On the blackboard I wrote a single sentence that had come to me the night before just as I was dozing off to sleep.
“Think of ministry in the midst of conflict as follows: the negotiation of difference for the sake of transformation.”
We were about half-way through the unit on conflict in our senior level seminary course, “Entry Into Ministry,” a course I have taught for fifteen years. And the point I was trying to make is obvious to any veteran pastor, though it is extremely difficult to put into action: If you think of conflict as something to be resolved, you may be tempted to try to return to some elusive past; if you think of conflict as something to be managed, you may be tempted just to try to navigate the status quo. But if you think of conflict as (at least potentially) an opportunity for transformation, you are liberated to explore what it means to negotiate differences of perspectives, values and interests as a genuine spiritual discipline in your church.
Obviously there are lots of theological and other assumptions underlying these statements. I believe, with John Calvin, that “in all of life we have our dealings with God,” so there’s no part of life that shouldn’t be subject to theological reflection, and there’s no theological reflection that can’t also be informed by social, historical, psychological and other kinds of inquiries.
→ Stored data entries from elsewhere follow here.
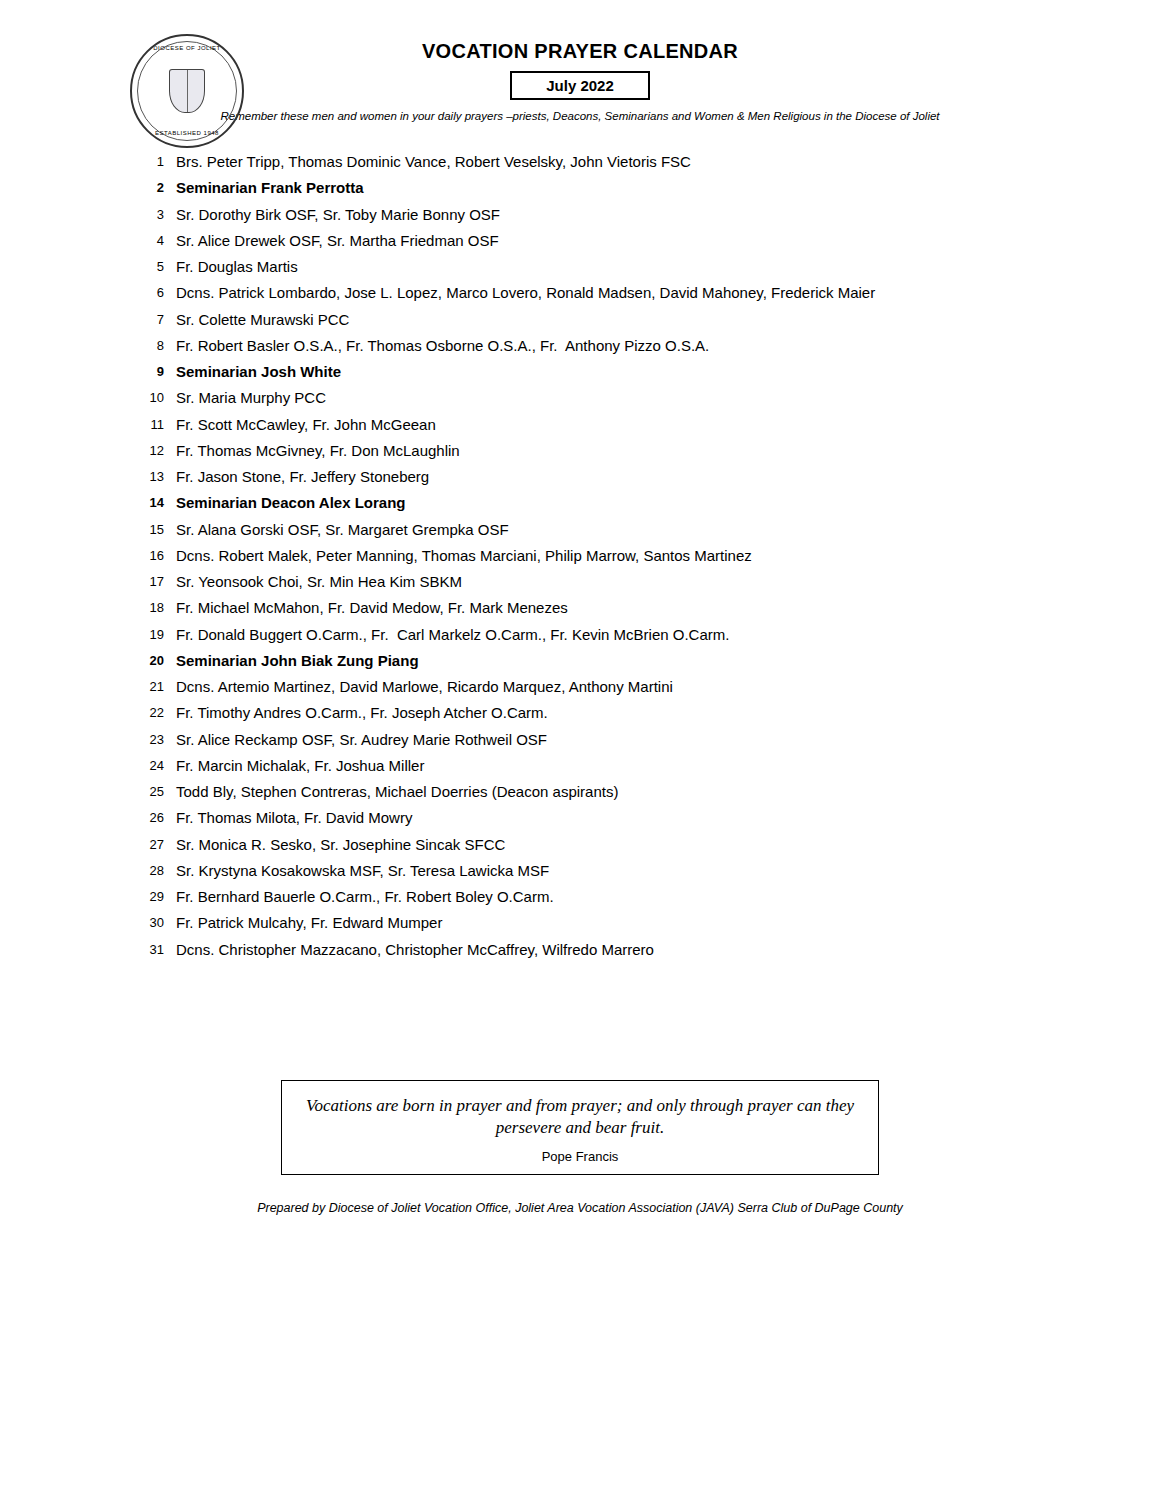Diocese of Joliet
Established 1948
VOCATION PRAYER CALENDAR
July 2022
Remember these men and women in your daily prayers –priests, Deacons, Seminarians and Women & Men Religious in the Diocese of Joliet
Brs. Peter Tripp, Thomas Dominic Vance, Robert Veselsky, John Vietoris FSC
Seminarian Frank Perrotta
Sr. Dorothy Birk OSF, Sr. Toby Marie Bonny OSF
Sr. Alice Drewek OSF, Sr. Martha Friedman OSF
Fr. Douglas Martis
Dcns. Patrick Lombardo, Jose L. Lopez, Marco Lovero, Ronald Madsen, David Mahoney, Frederick Maier
Sr. Colette Murawski PCC
Fr. Robert Basler O.S.A., Fr. Thomas Osborne O.S.A., Fr. Anthony Pizzo O.S.A.
Seminarian Josh White
Sr. Maria Murphy PCC
Fr. Scott McCawley, Fr. John McGeean
Fr. Thomas McGivney, Fr. Don McLaughlin
Fr. Jason Stone, Fr. Jeffery Stoneberg
Seminarian Deacon Alex Lorang
Sr. Alana Gorski OSF, Sr. Margaret Grempka OSF
Dcns. Robert Malek, Peter Manning, Thomas Marciani, Philip Marrow, Santos Martinez
Sr. Yeonsook Choi, Sr. Min Hea Kim SBKM
Fr. Michael McMahon, Fr. David Medow, Fr. Mark Menezes
Fr. Donald Buggert O.Carm., Fr. Carl Markelz O.Carm., Fr. Kevin McBrien O.Carm.
Seminarian John Biak Zung Piang
Dcns. Artemio Martinez, David Marlowe, Ricardo Marquez, Anthony Martini
Fr. Timothy Andres O.Carm., Fr. Joseph Atcher O.Carm.
Sr. Alice Reckamp OSF, Sr. Audrey Marie Rothweil OSF
Fr. Marcin Michalak, Fr. Joshua Miller
Todd Bly, Stephen Contreras, Michael Doerries (Deacon aspirants)
Fr. Thomas Milota, Fr. David Mowry
Sr. Monica R. Sesko, Sr. Josephine Sincak SFCC
Sr. Krystyna Kosakowska MSF, Sr. Teresa Lawicka MSF
Fr. Bernhard Bauerle O.Carm., Fr. Robert Boley O.Carm.
Fr. Patrick Mulcahy, Fr. Edward Mumper
Dcns. Christopher Mazzacano, Christopher McCaffrey, Wilfredo Marrero
Vocations are born in prayer and from prayer; and only through prayer can they persevere and bear fruit.
Pope Francis
Prepared by Diocese of Joliet Vocation Office, Joliet Area Vocation Association (JAVA) Serra Club of DuPage County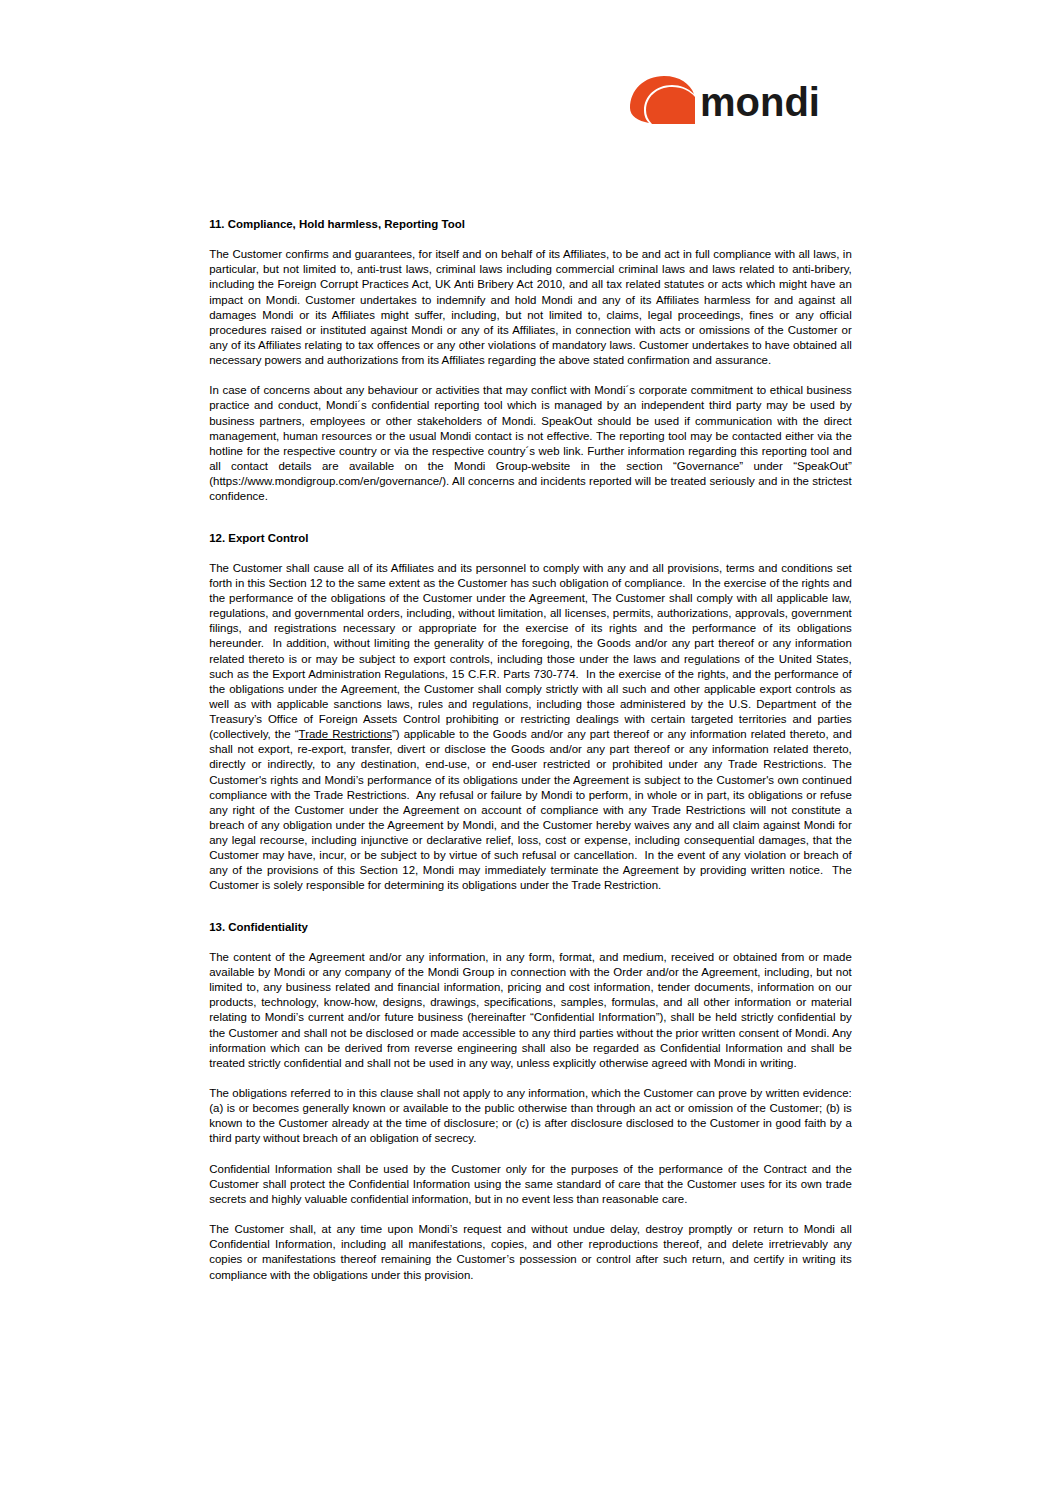mondi
11. Compliance, Hold harmless, Reporting Tool
The Customer confirms and guarantees, for itself and on behalf of its Affiliates, to be and act in full compliance with all laws, in particular, but not limited to, anti-trust laws, criminal laws including commercial criminal laws and laws related to anti-bribery, including the Foreign Corrupt Practices Act, UK Anti Bribery Act 2010, and all tax related statutes or acts which might have an impact on Mondi. Customer undertakes to indemnify and hold Mondi and any of its Affiliates harmless for and against all damages Mondi or its Affiliates might suffer, including, but not limited to, claims, legal proceedings, fines or any official procedures raised or instituted against Mondi or any of its Affiliates, in connection with acts or omissions of the Customer or any of its Affiliates relating to tax offences or any other violations of mandatory laws. Customer undertakes to have obtained all necessary powers and authorizations from its Affiliates regarding the above stated confirmation and assurance.
In case of concerns about any behaviour or activities that may conflict with Mondi´s corporate commitment to ethical business practice and conduct, Mondi´s confidential reporting tool which is managed by an independent third party may be used by business partners, employees or other stakeholders of Mondi. SpeakOut should be used if communication with the direct management, human resources or the usual Mondi contact is not effective. The reporting tool may be contacted either via the hotline for the respective country or via the respective country´s web link. Further information regarding this reporting tool and all contact details are available on the Mondi Group-website in the section “Governance” under “SpeakOut” (https://www.mondigroup.com/en/governance/). All concerns and incidents reported will be treated seriously and in the strictest confidence.
12. Export Control
The Customer shall cause all of its Affiliates and its personnel to comply with any and all provisions, terms and conditions set forth in this Section 12 to the same extent as the Customer has such obligation of compliance. In the exercise of the rights and the performance of the obligations of the Customer under the Agreement, The Customer shall comply with all applicable law, regulations, and governmental orders, including, without limitation, all licenses, permits, authorizations, approvals, government filings, and registrations necessary or appropriate for the exercise of its rights and the performance of its obligations hereunder. In addition, without limiting the generality of the foregoing, the Goods and/or any part thereof or any information related thereto is or may be subject to export controls, including those under the laws and regulations of the United States, such as the Export Administration Regulations, 15 C.F.R. Parts 730-774. In the exercise of the rights, and the performance of the obligations under the Agreement, the Customer shall comply strictly with all such and other applicable export controls as well as with applicable sanctions laws, rules and regulations, including those administered by the U.S. Department of the Treasury’s Office of Foreign Assets Control prohibiting or restricting dealings with certain targeted territories and parties (collectively, the “Trade Restrictions”) applicable to the Goods and/or any part thereof or any information related thereto, and shall not export, re-export, transfer, divert or disclose the Goods and/or any part thereof or any information related thereto, directly or indirectly, to any destination, end-use, or end-user restricted or prohibited under any Trade Restrictions. The Customer's rights and Mondi’s performance of its obligations under the Agreement is subject to the Customer's own continued compliance with the Trade Restrictions. Any refusal or failure by Mondi to perform, in whole or in part, its obligations or refuse any right of the Customer under the Agreement on account of compliance with any Trade Restrictions will not constitute a breach of any obligation under the Agreement by Mondi, and the Customer hereby waives any and all claim against Mondi for any legal recourse, including injunctive or declarative relief, loss, cost or expense, including consequential damages, that the Customer may have, incur, or be subject to by virtue of such refusal or cancellation. In the event of any violation or breach of any of the provisions of this Section 12, Mondi may immediately terminate the Agreement by providing written notice. The Customer is solely responsible for determining its obligations under the Trade Restriction.
13. Confidentiality
The content of the Agreement and/or any information, in any form, format, and medium, received or obtained from or made available by Mondi or any company of the Mondi Group in connection with the Order and/or the Agreement, including, but not limited to, any business related and financial information, pricing and cost information, tender documents, information on our products, technology, know-how, designs, drawings, specifications, samples, formulas, and all other information or material relating to Mondi’s current and/or future business (hereinafter “Confidential Information”), shall be held strictly confidential by the Customer and shall not be disclosed or made accessible to any third parties without the prior written consent of Mondi. Any information which can be derived from reverse engineering shall also be regarded as Confidential Information and shall be treated strictly confidential and shall not be used in any way, unless explicitly otherwise agreed with Mondi in writing.
The obligations referred to in this clause shall not apply to any information, which the Customer can prove by written evidence: (a) is or becomes generally known or available to the public otherwise than through an act or omission of the Customer; (b) is known to the Customer already at the time of disclosure; or (c) is after disclosure disclosed to the Customer in good faith by a third party without breach of an obligation of secrecy.
Confidential Information shall be used by the Customer only for the purposes of the performance of the Contract and the Customer shall protect the Confidential Information using the same standard of care that the Customer uses for its own trade secrets and highly valuable confidential information, but in no event less than reasonable care.
The Customer shall, at any time upon Mondi’s request and without undue delay, destroy promptly or return to Mondi all Confidential Information, including all manifestations, copies, and other reproductions thereof, and delete irretrievably any copies or manifestations thereof remaining the Customer’s possession or control after such return, and certify in writing its compliance with the obligations under this provision.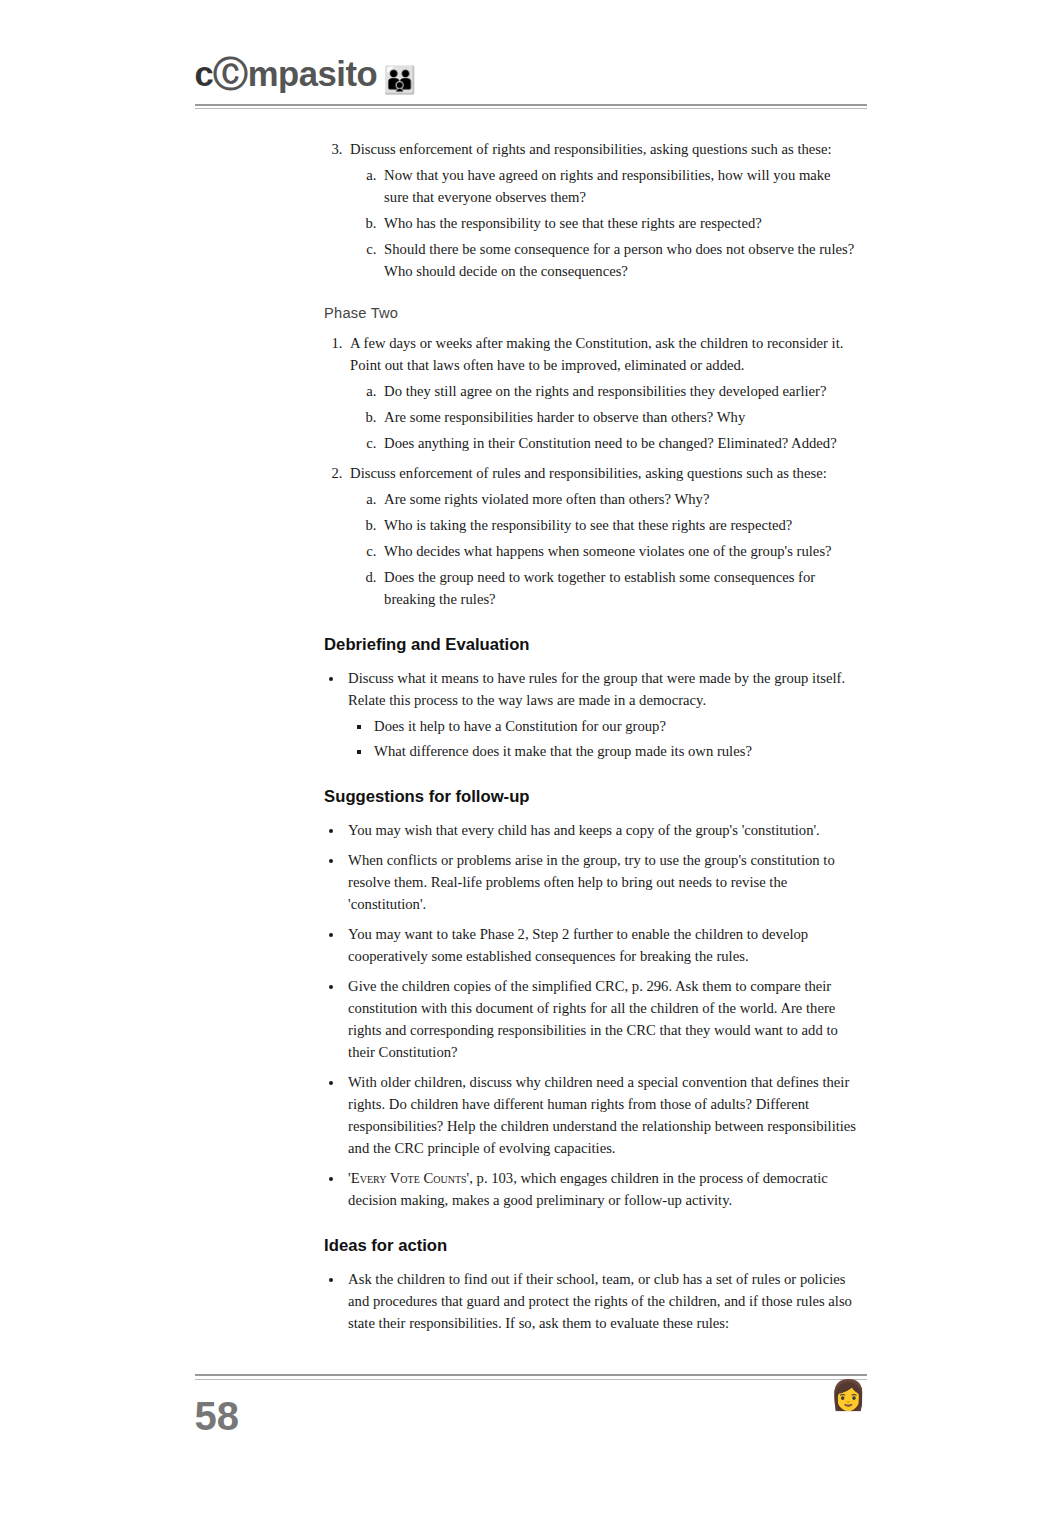cⒸmpasito
👪
Discuss enforcement of rights and responsibilities, asking questions such as these:
Now that you have agreed on rights and responsibilities, how will you make sure that everyone observes them?
Who has the responsibility to see that these rights are respected?
Should there be some consequence for a person who does not observe the rules? Who should decide on the consequences?
Phase Two
A few days or weeks after making the Constitution, ask the children to reconsider it. Point out that laws often have to be improved, eliminated or added.
Do they still agree on the rights and responsibilities they developed earlier?
Are some responsibilities harder to observe than others? Why
Does anything in their Constitution need to be changed? Eliminated? Added?
Discuss enforcement of rules and responsibilities, asking questions such as these:
Are some rights violated more often than others? Why?
Who is taking the responsibility to see that these rights are respected?
Who decides what happens when someone violates one of the group's rules?
Does the group need to work together to establish some consequences for breaking the rules?
Debriefing and Evaluation
Discuss what it means to have rules for the group that were made by the group itself. Relate this process to the way laws are made in a democracy.
Does it help to have a Constitution for our group?
What difference does it make that the group made its own rules?
Suggestions for follow-up
You may wish that every child has and keeps a copy of the group's 'constitution'.
When conflicts or problems arise in the group, try to use the group's constitution to resolve them. Real-life problems often help to bring out needs to revise the 'constitution'.
You may want to take Phase 2, Step 2 further to enable the children to develop cooperatively some established consequences for breaking the rules.
Give the children copies of the simplified CRC, p. 296. Ask them to compare their constitution with this document of rights for all the children of the world. Are there rights and corresponding responsibilities in the CRC that they would want to add to their Constitution?
With older children, discuss why children need a special convention that defines their rights. Do children have different human rights from those of adults? Different responsibilities? Help the children understand the relationship between responsibilities and the CRC principle of evolving capacities.
'Every Vote Counts', p. 103, which engages children in the process of democratic decision making, makes a good preliminary or follow-up activity.
Ideas for action
Ask the children to find out if their school, team, or club has a set of rules or policies and procedures that guard and protect the rights of the children, and if those rules also state their responsibilities. If so, ask them to evaluate these rules:
👩
58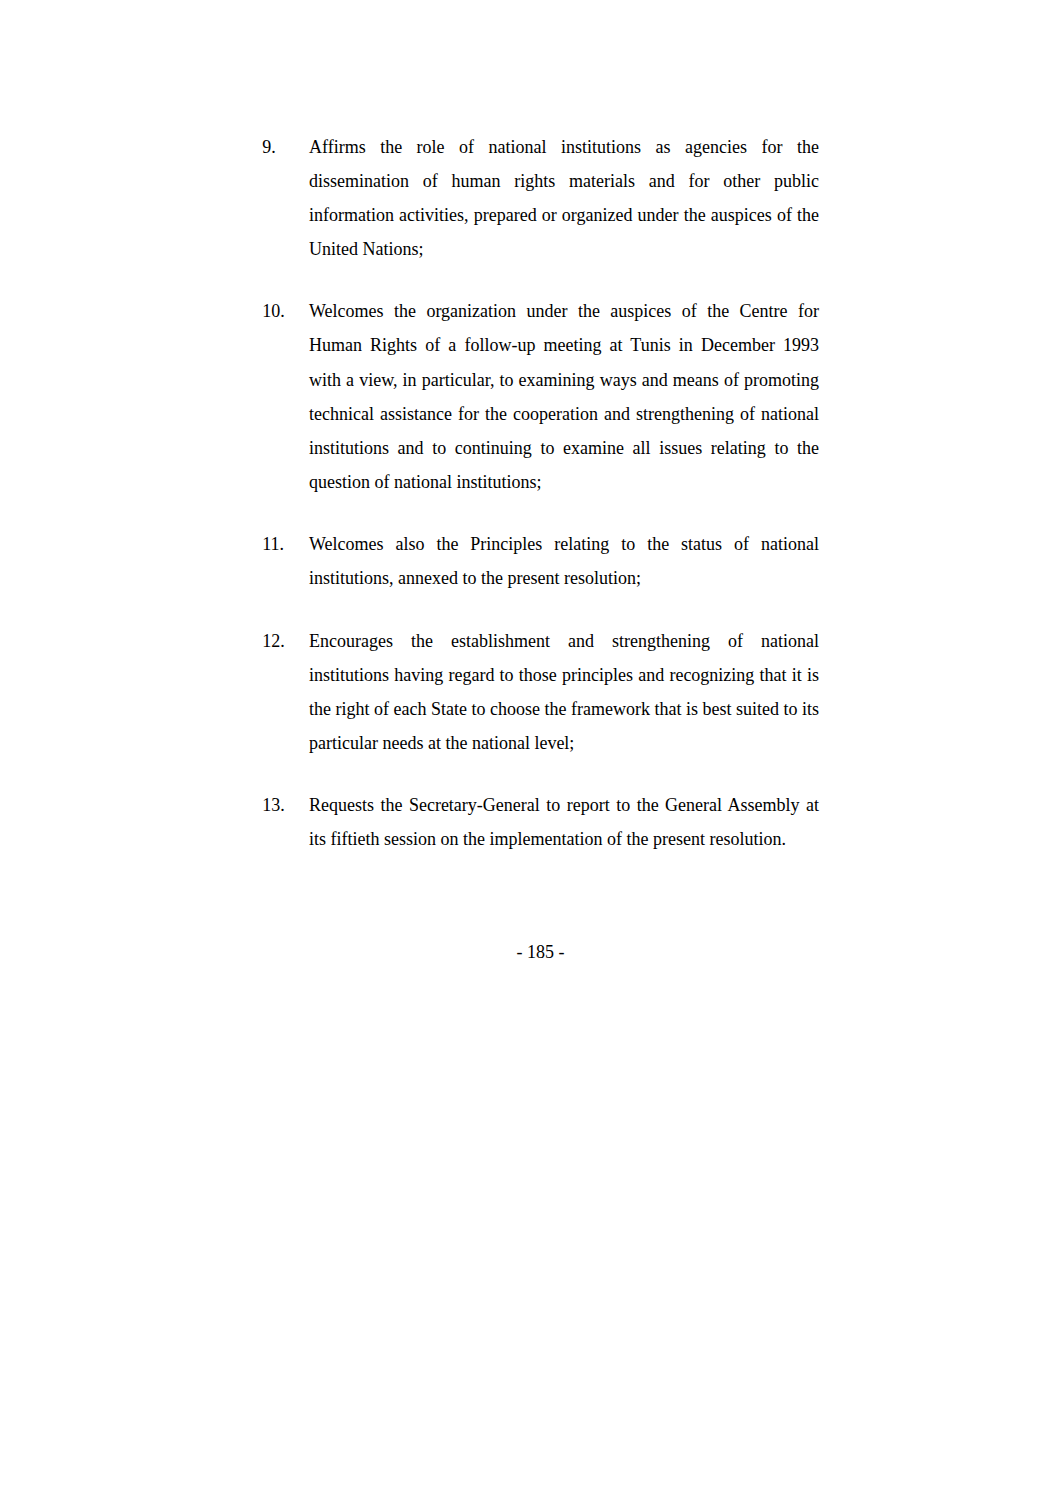9. Affirms the role of national institutions as agencies for the dissemination of human rights materials and for other public information activities, prepared or organized under the auspices of the United Nations;
10. Welcomes the organization under the auspices of the Centre for Human Rights of a follow-up meeting at Tunis in December 1993 with a view, in particular, to examining ways and means of promoting technical assistance for the cooperation and strengthening of national institutions and to continuing to examine all issues relating to the question of national institutions;
11. Welcomes also the Principles relating to the status of national institutions, annexed to the present resolution;
12. Encourages the establishment and strengthening of national institutions having regard to those principles and recognizing that it is the right of each State to choose the framework that is best suited to its particular needs at the national level;
13. Requests the Secretary-General to report to the General Assembly at its fiftieth session on the implementation of the present resolution.
- 185 -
I also believe, with John Stuart Mill, Lewis Coser, and Nicholas Rescher, that differences and conflicts among people (if handled with respect) are potentially creative and transformative. Rather than avoiding conflict, we ought rather to “make the world safe for disagreement,” as Rescher once wrote.
One only has to look at the lives of the all-stars of the spiritual world, from St. Paul to Mother Theresa to see that spiritual growth is not all sunlight, roses and fluffy bunnies.
This is why this morning I was so struck by a statement I read in The New York Times in a story about a church experiencing a conflict, the specifics of which are not relevant to these reflections. In the last paragraph of the story a church member said, “I came here looking for a church for spiritual reasons… but it has really not been a very spiritual experience.” This person’s comment could be replicated all over the country, in various churches, by people belonging to any number of denominations. He appears to assume that a spiritual experience is happy and ethereal; certainly it is non-political, certainly it is untouched by human interests and unsullied by conflict.
Several years ago I heard a distinguished biblical scholar dismiss the Nicene Creed because the council that gave rise to it was tainted by politics. I don’t find that argument wrong simply because it is naïve, but because it represents an inadequate understanding of the Holy Spirit. The same God who got his hands dirty in the incarnation continues to work through human means to accomplish redemptive purposes in the world. This is nowhere more true that at the ground level of transformation among ordinary Christians in ordinary congregations. Apparently God transforms us, not despite, but through living with others who are (often!) a royal pain in the posterior regions.
For pastors and other church leaders, while this insight is grounded in the Good News of Jesus Christ, it isn’t necessarily happy news. In a consumerist culture that treats faith as a commodity and church membership as the most disposable of voluntary associations, almost everything that works in favor of spiritual maturation, formation and transformation runs smack into the unwillingness of people to stay in a place and among a group of people with whom they are experiencing conflict and discomfort.
The preacher preaches a sermon that I don’t agree with, and I’m out of here!
My Sunday school teacher interprets a biblical text in a way that I find offensive, and I’m gone!
The hymns strain my sensibilities, and I’m not participating!
Of course, these issues only scratch the surface. And here’s the uncomfortable truth: we grow precisely in those moments when previous assumptions are tested and we experience cognitive dissonance; we mature precisely at those points where we have to move beyond clarity and into the realm of ambiguity; we are transformed when our hopes die and we witness God’s hopes standing in their place on the other side of Good Friday’s cold tomb.
Real spirituality, sooner or later, leads us through the crucible of conflict.
Pastors and other church leaders are right to be concerned that the commodification of spirituality and the spirit of voluntarism are undercutting the life of faith. Transformative ministry can’t run from conflict, but it must find ways to minister through conflict, bearing witness to Jesus Christ who entreats us to be merciful so that we can be recognized as children of a merciful God.
Michael Jinkins is dean and professor of pastoral theology at Austin Presbyterian Theological Seminary, Austin, Texas.
 Paul Vitello, “New Pastor’s Compensation Divides a Famous Manhattan Church,” The New York Times, April 23, 2009, A22.